第25話

文字数 1,159文字

 『聖書』をこの世界の吾々人類を導く基準の書物と認じ、最長で5時間近くも電話で遣り取りしている友がいる。その彼が、「原罪」についての解説動画を送信してくれた。

 それを視聴し、どこまでがヨシュアの説いた内容でどこからが後世の人の解釈か、と疑問を呈し、他の解釈もあって然るべきでは、と感想を述べた。

 この動画についての感慨であるが、ここに於いてのエホバは愛の神というより、義の神・裁く神であり、神と悪魔の白か黒かのモノトーンの世界観というのが適切である。グレーのグラデーションのある墨絵の世界でさえもなく、はっきり、白か黒かの両極の彩が微塵も感じられない無機質なものしか存在していない。

 この世界は様々な価値観やものの感じ方がある極彩色のカラフルな豊穣の時空である。「原罪」というもので復活か永遠の失命かを説くことにより、明らかに脅しの意が込められている。「虎の威を借る」が如く、「神の威を借」り、得をしている者たちがいる、そう感じた。そして、「ヨシュアが神の御子だからといって、彼の言ったとされることに素直に耳を傾けることはあっても、従順でいる必要性は感じない」そう宣言する。

 確か乙女座である友は、親しく付き合ってくれている自分のことを心配し、或いは呆れかえり、離れていくかもしれない、そんな危惧もあるが、蠍である自分はその尾の針で刺すのが性というか、そのような生き方しか出来ないし、したいと想わない。

 神は唯一というが『聖書』を読むと、他にも神はいるが、「エホバがその時分最強の神であった」と自分は解釈している。友は「アプリオリに神は唯一」と直観しているらしいが、自分はまったくそんな風に直観もできないし、権限神として唯一だが、神は複数いるだろう、そうとしか感じられない。あなたという存在(人間)はこの世界には唯一だが、他にも人間はいっぱいいるが如く、こんな説明でご納得していただけるであろうか。

 例え、どのような事態を招こうが、自分が到達した想索を明かさずにはいられない。
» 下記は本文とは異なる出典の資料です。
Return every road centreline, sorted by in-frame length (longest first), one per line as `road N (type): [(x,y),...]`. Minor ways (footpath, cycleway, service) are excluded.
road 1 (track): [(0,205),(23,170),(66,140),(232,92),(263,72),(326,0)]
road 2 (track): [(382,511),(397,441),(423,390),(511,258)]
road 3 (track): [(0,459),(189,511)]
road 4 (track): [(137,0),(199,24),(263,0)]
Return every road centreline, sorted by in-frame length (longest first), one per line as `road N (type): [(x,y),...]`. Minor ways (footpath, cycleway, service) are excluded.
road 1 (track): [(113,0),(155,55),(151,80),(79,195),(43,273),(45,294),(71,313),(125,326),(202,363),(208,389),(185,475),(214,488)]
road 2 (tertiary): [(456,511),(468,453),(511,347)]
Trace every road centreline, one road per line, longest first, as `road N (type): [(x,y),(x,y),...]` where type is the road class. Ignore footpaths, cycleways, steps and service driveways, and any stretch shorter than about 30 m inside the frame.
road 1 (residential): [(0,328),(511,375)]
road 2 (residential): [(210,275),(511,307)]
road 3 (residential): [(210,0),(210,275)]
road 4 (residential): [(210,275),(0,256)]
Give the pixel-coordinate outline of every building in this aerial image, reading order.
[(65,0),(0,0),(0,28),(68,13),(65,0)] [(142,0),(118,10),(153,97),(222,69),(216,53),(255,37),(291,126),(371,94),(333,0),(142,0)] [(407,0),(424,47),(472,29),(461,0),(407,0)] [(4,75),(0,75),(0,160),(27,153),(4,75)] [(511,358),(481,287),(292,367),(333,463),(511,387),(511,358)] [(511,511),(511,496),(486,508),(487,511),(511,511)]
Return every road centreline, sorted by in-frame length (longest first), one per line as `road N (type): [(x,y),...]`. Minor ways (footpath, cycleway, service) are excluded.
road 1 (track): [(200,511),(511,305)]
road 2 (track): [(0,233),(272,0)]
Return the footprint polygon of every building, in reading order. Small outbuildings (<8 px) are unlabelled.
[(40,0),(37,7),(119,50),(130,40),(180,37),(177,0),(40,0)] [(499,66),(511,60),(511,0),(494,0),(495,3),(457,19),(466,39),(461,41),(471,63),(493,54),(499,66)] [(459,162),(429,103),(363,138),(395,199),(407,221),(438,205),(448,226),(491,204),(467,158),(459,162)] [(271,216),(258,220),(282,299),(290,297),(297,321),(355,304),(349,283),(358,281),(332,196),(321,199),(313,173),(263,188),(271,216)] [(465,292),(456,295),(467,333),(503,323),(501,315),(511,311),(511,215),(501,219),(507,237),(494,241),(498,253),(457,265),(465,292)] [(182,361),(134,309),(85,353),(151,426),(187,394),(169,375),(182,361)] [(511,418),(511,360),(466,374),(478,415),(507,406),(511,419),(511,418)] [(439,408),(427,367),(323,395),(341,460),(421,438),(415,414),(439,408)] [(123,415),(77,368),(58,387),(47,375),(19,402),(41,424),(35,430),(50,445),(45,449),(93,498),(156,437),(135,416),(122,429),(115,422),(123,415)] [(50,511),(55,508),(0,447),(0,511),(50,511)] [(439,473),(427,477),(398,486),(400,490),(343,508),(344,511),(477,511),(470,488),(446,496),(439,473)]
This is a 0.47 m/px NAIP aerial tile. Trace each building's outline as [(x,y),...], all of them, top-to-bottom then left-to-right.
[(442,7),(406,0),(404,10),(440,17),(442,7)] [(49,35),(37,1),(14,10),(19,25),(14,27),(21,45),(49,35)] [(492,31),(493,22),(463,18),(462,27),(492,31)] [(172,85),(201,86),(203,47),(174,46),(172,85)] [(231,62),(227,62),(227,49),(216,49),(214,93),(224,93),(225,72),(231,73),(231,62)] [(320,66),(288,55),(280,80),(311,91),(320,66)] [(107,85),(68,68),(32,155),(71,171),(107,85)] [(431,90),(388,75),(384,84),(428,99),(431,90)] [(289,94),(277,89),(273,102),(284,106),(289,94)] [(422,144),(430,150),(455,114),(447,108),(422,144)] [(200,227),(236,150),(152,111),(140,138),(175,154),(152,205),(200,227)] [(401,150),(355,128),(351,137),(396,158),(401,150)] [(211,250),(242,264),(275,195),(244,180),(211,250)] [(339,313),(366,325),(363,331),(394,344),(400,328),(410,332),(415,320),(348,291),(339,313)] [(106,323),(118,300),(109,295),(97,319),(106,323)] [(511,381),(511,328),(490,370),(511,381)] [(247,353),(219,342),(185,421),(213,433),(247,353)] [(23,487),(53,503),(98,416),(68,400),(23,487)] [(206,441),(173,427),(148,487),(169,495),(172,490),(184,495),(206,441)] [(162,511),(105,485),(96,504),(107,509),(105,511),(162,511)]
友が離反しようが神の罰を受けようが、自身に齎された直観を呈示せずにはいられない。

 世界は「黙示録」の通りに展開してきたし、そう実現していく。
当たり前だ! 世界中の「先生」と呼ばれている方々が、何名もそう大勢の人々に懸命に説明し、主張していれば、(集合)意識もそうなっていき、誘導されるのが道理だ。

 だから、あなたがそんな世界にいきたくないと感じているなら、そんな説教に関心を持ち、熱心に視聴してはいけない。

 『聖書』の「黙示録」に描かれていない夢のような至福の世界にいきたいなら、素晴らしい世界を同じような世界観を抱いている人々と語り合い、想像し、違う方向を目指せばいい。この世界の真相が唯識的であるのなら、吾々はそのような現実を創造出来る。